Village amenities include the parish church of St John, a village hall, a cricket field, and a fish & chip restaurant and takeaway.

Upperthong is part of the Colne Valley constituency, which has been represented by Paul Davies of the Labour Party since the 2024 general election.

Upperthong Junior and Infant School, of 198 children aged 4 to 11, in 2006 received an above average overall score in the key stage 1 and 2 league tables. The school received an overall rating of Grade 2 (Good), for all areas and overall effectiveness in its latest full Ofsted report of 2012, and achieved 'Good' again in 2017.

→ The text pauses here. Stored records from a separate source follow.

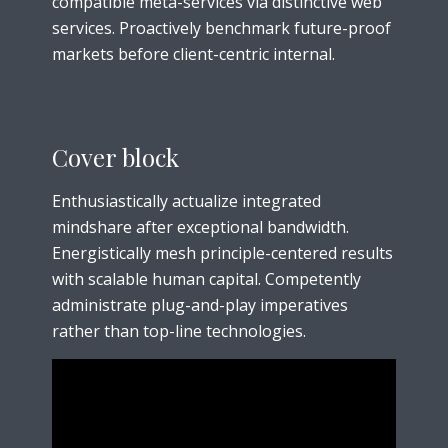
compatible meta-services via distinctive web
services. Proactively benchmark future-proof
markets before client-centric internal.
Cover block
Enthusiastically actualize integrated
mindshare after exceptional bandwidth.
Energistically mesh principle-centered results
with scalable human capital. Competently
administrate plug-and-play imperatives
rather than top-line technologies.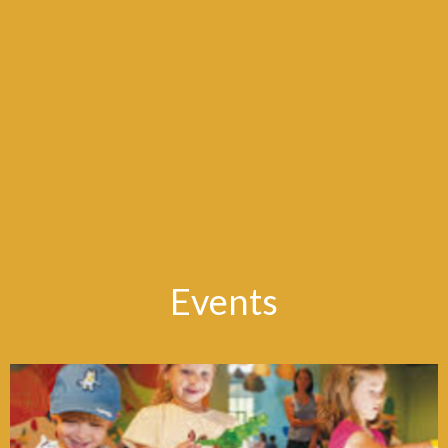
Events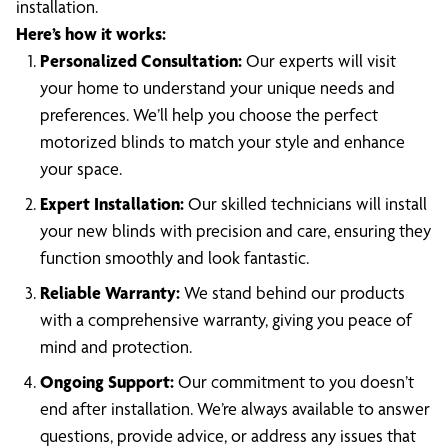
installation.
Here’s how it works:
Personalized Consultation:
Our experts will visit
your home to understand your unique needs and
preferences. We’ll help you choose the perfect
motorized blinds to match your style and enhance
your space.
Expert Installation:
Our skilled technicians will install
your new blinds with precision and care, ensuring they
function smoothly and look fantastic.
Reliable Warranty:
We stand behind our products
with a comprehensive warranty, giving you peace of
mind and protection.
Ongoing Support:
Our commitment to you doesn’t
end after installation. We’re always available to answer
questions, provide advice, or address any issues that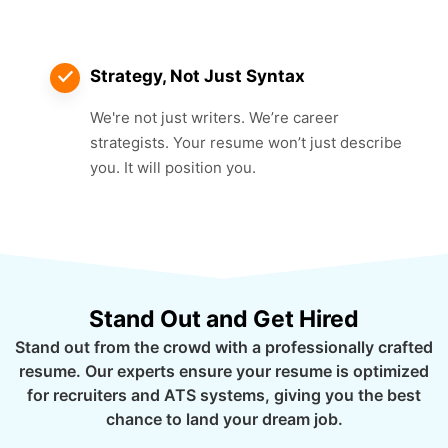
Strategy, Not Just Syntax
We're not just writers. We’re career
strategists. Your resume won’t just describe
you. It will position you.
Stand Out and Get Hired
Stand out from the crowd with a professionally crafted
resume. Our experts ensure your resume is optimized
for recruiters and ATS systems, giving you the best
chance to land your dream job.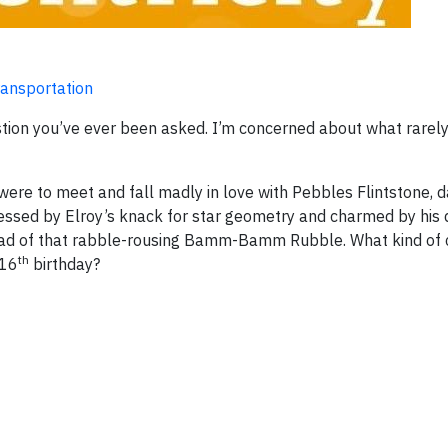
Transportation
estion you’ve ever been asked. I’m concerned about what rarel
ere to meet and fall madly in love with Pebbles Flintstone, 
ssed by Elroy’s knack for star geometry and charmed by his 
nstead of that rabble-rousing Bamm-Bamm Rubble. What kind of
th
 16
birthday?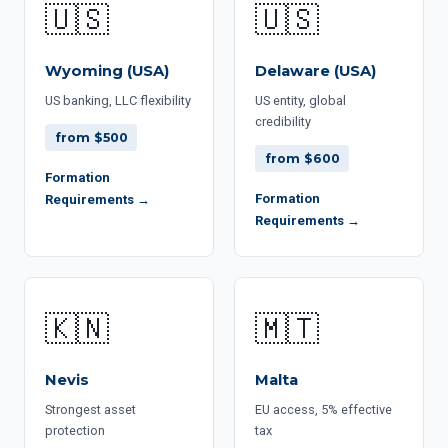
🇺🇸
🇺🇸
Wyoming (USA)
Delaware (USA)
US banking, LLC flexibility
US entity, global
credibility
from $500
from $600
Formation
Formation
Requirements →
Requirements →
🇰🇳
🇲🇹
Nevis
Malta
Strongest asset
EU access, 5% effective
protection
tax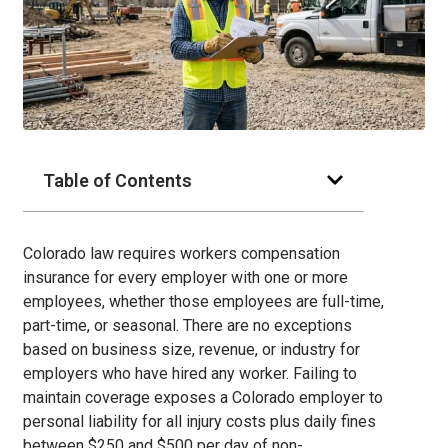
Table of Contents
Colorado law requires workers compensation
insurance for every employer with one or more
employees, whether those employees are full-time,
part-time, or seasonal. There are no exceptions
based on business size, revenue, or industry for
employers who have hired any worker. Failing to
maintain coverage exposes a Colorado employer to
personal liability for all injury costs plus daily fines
between $250 and $500 per day of non-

Several roads in Upperthong form part of the southern section of National Route 68 of the National Cycle Network – the Pennine Cycleway. The route follows Upperthong Lane from its start in Holmfirth, and continues north westwards through the village, and out over the moor to Meltham.

Upperthong has a cricket team in the Huddersfield Cricket League, and a football team who play in Division 4 of the Huddersfield and District Association League. The village holds the World Welly Wanging Championships each year at the Village Gala on the last weekend in June.

Three actors from the BBC comedy Last of the Summer Wine, Peter Sallis who played Clegg, Bill Owen who played Compo and Bill Owen's son Tom Owen who played Tom Simmonite "Compo's son on the programme" are buried at the parish church.

According to Streetlist.co.uk, Upperthong is equidistant from the cities of Leeds, Sheffield and Manchester, 19.1 miles (30.8 km) away.